L'assassinat du président Moïse, criblé de balles à son domicile dans la nuit de mardi à mercredi, a été perpétré par un commando armé de 28 assaillants, selon la police.
«Nous avons arrêté quinze Colombiens et deux Américains d'origine haïtienne», a annoncé Léon Charles, directeur général de la police haïtienne lors d'une conférence de presse, précisant que trois Colombiens avaient été tués et que huit autres étaient toujours en fuite. La police avait indiqué jusqu'alors avoir tué «quatre mercenaires».
«Les armes et les matériels utilisés par les assaillants ont été récupérés», a ajouté Léon Charles, affichant sa détermination à retrouver les huit personnes encore en fuite.
À a recherche des commanditaires
Lors de la conférence de presse, plusieurs suspects ont été alignés contre un mur afin de les montrer aux médias, des passeports colombiens et des armes étant disposés sur une table.
«Nous avons déjà en main les auteurs physiques et nous sommes à la recherche des auteurs intellectuels», c'est-à-dire le ou les commanditaires, avait affirmé plus tôt Léon Charles.
Le ministre colombien de la Défense Diego Molano a précisé depuis Bogota qu'au moins six des mercenaires soupçonnés d'être impliqués dans l'assassinat seraient «d'anciens membres de l'armée».
«Nous avons donné des instructions à la police et à l'armée pour qu'elles coopèrent immédiatement au développement de cette enquête pour clarifier ces faits», a-t-il assuré dans une vidéo envoyée aux médias.
Des suspects arrêtés à l'ambassade de Taïwan
Les autorités taïwannaises ont d'ailleurs fait savoir vendredi que onze suspects avaient été arrêtés dans le complexe de l'ambassade de Taïwan à Port-au-Prince. «La police a lancé une opération vers 16h00 (jeudi) et est parvenue à arrêter onze suspects», a indiqué l'ambassade, expliquant avoir donné «sans hésitation» son feu vert à la requête de la police haïtienne d'intervenir dans le périmètre de l'ambassade.
Le département d'Etat des Etats-Unis, sans confirmer l'arrestation de ressortissants américains, a annoncé jeudi avoir accepté d'aider la police haïtienne dans son enquête.
Au moins deux hauts responsables de la police, chargés directement de la sécurité du chef de l'Etat, se retrouvent sur la sellette et ont été convoqués devant la justice, a annoncé jeudi le chef du parquet de Port-au-Prince.
Portes closes dans le pays
Cette attaque déstabilise davantage le pays le plus pauvre des Amériques, gangrené par l'insécurité. Et aux questions sur la traque des auteurs de l'attaque s'ajoutent celles sur l'avenir du pays, à commencer par sa gouvernance. Deux hommes prétendent actuellement diriger la nation de 11 millions d'habitants, dont plus de la moitié a moins de 20 ans.
Chacun restait aux aguets jeudi dans le pays, les magasins, les banques, les stations-service et les petits commerces de la capitale gardant notamment portes closes.
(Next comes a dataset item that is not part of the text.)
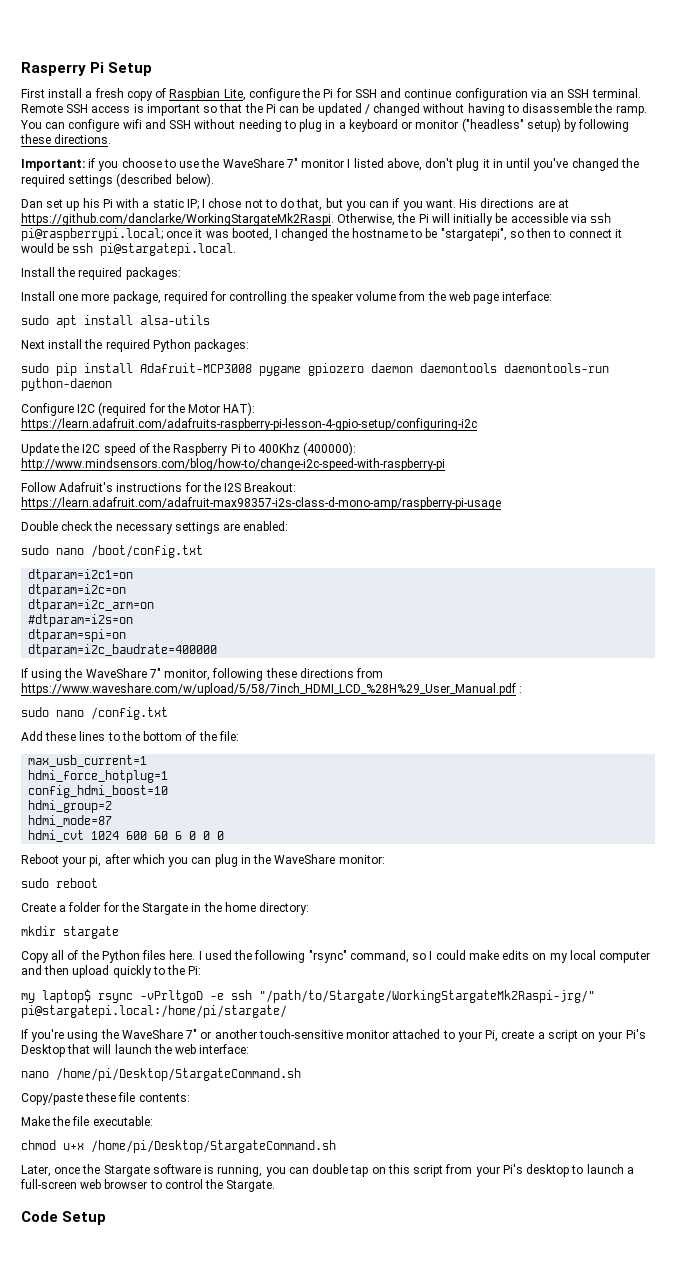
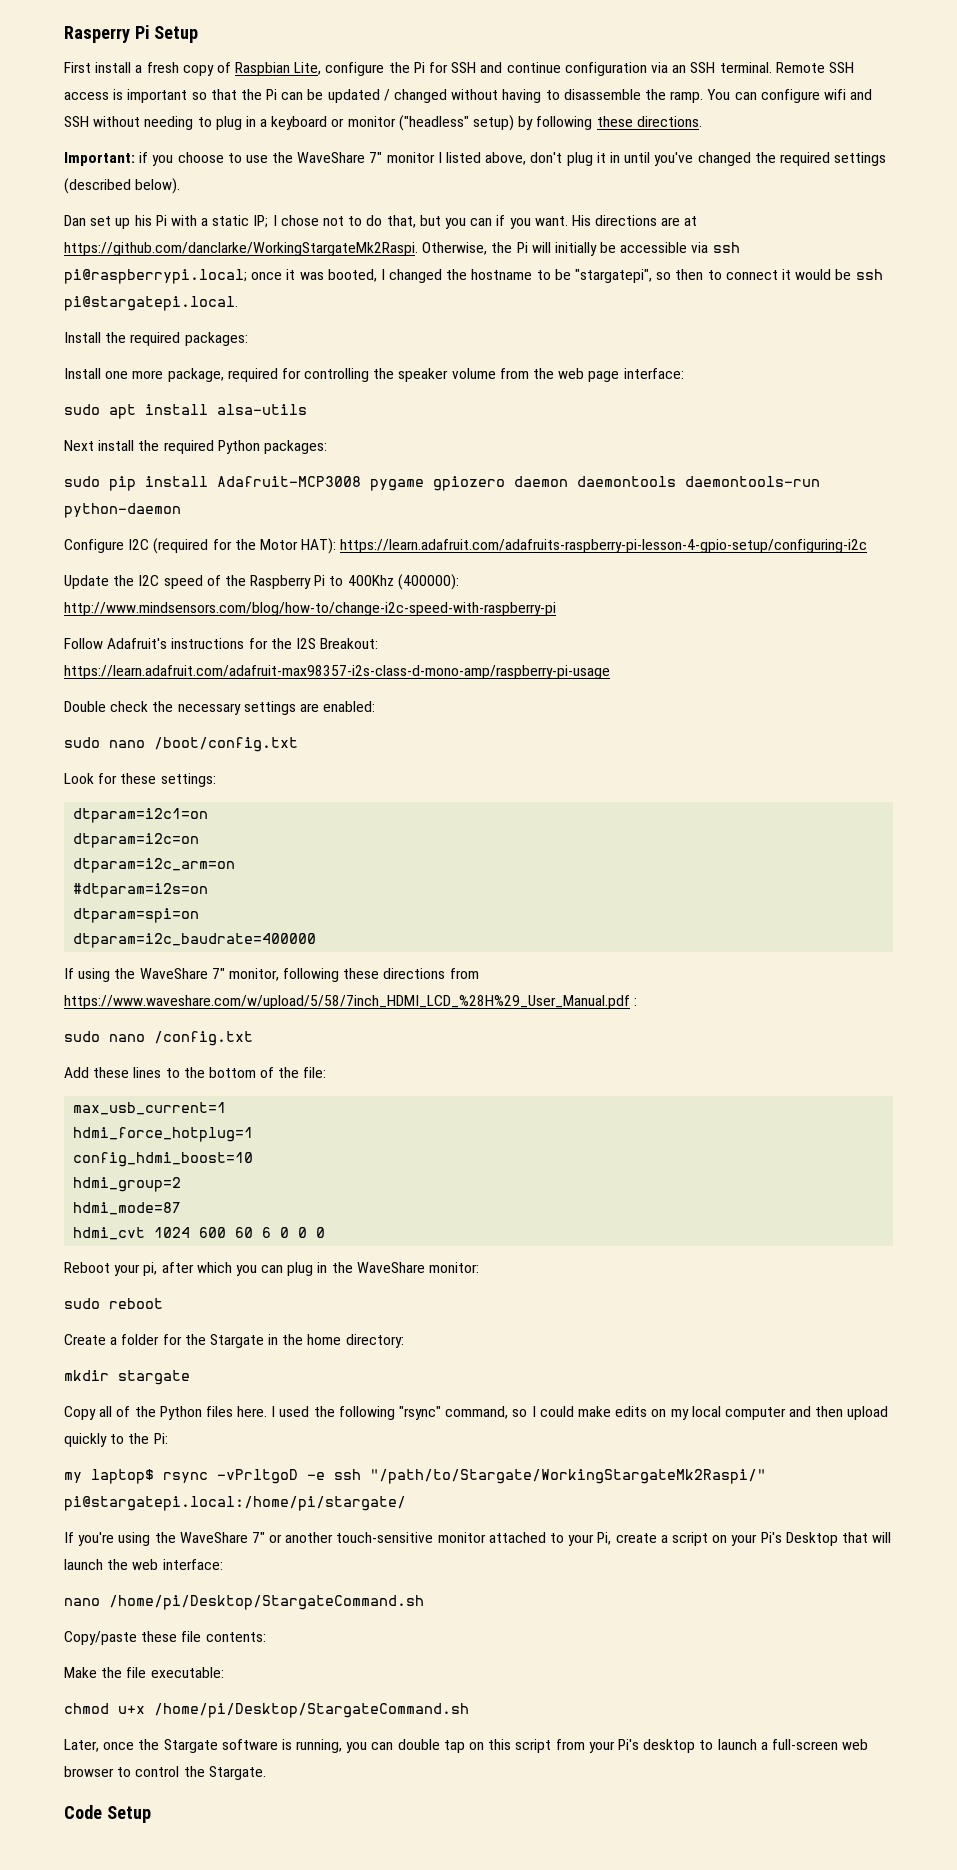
(203, 551) none -> [64,773,216,787] // Look for these settings:
[259,990,595,1003] "/path/to/Stargate/WorkingStargateMk2Raspi-jrg/" -> [370,1469,766,1484] "/path/to/Stargate/WorkingStargateMk2Raspi/"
Le gouvernement a demandé jeudi la réouverture de l'aéroport, qui devrait être effective vendredi, et a appelé à la reprise de l'activité économique.
Questions autour du Premier ministre
L'un des derniers gestes politiques de Jovenel Moïse, mort à 53 ans, avait été de nommer lundi un énième Premier ministre, Ariel Henry. Il n'avait pas encore pris ses fonctions au moment de l'assassinat.
Quelques heures après le drame, c'est le Premier ministre par intérim Claude Joseph qui a décrété l'état de siège pour quinze jours, octroyant des pouvoirs renforcés à l'exécutif.
«Y-a-t-il plusieurs Premiers ministres nommés dans le pays?», a interrogé Ariel Henry, assurant que Claude Joseph n'était que ministre des Affaires étrangères. L'opposition a aussi accusé Claude Joseph d'accaparer le pouvoir.
Helen La Lime, émissaire de l'ONU en Haïti, a estimé jeudi que Claude Joseph représentait l'autorité responsable car Ariel Henry n'avait pas prêté serment, évoquant un article de la Constitution prévoyant qu'en cas de vacance de la présidence, «le Conseil des ministres, sous la présidence du Premier ministre, exerce le pouvoir exécutif jusqu'à l'élection d'un autre président».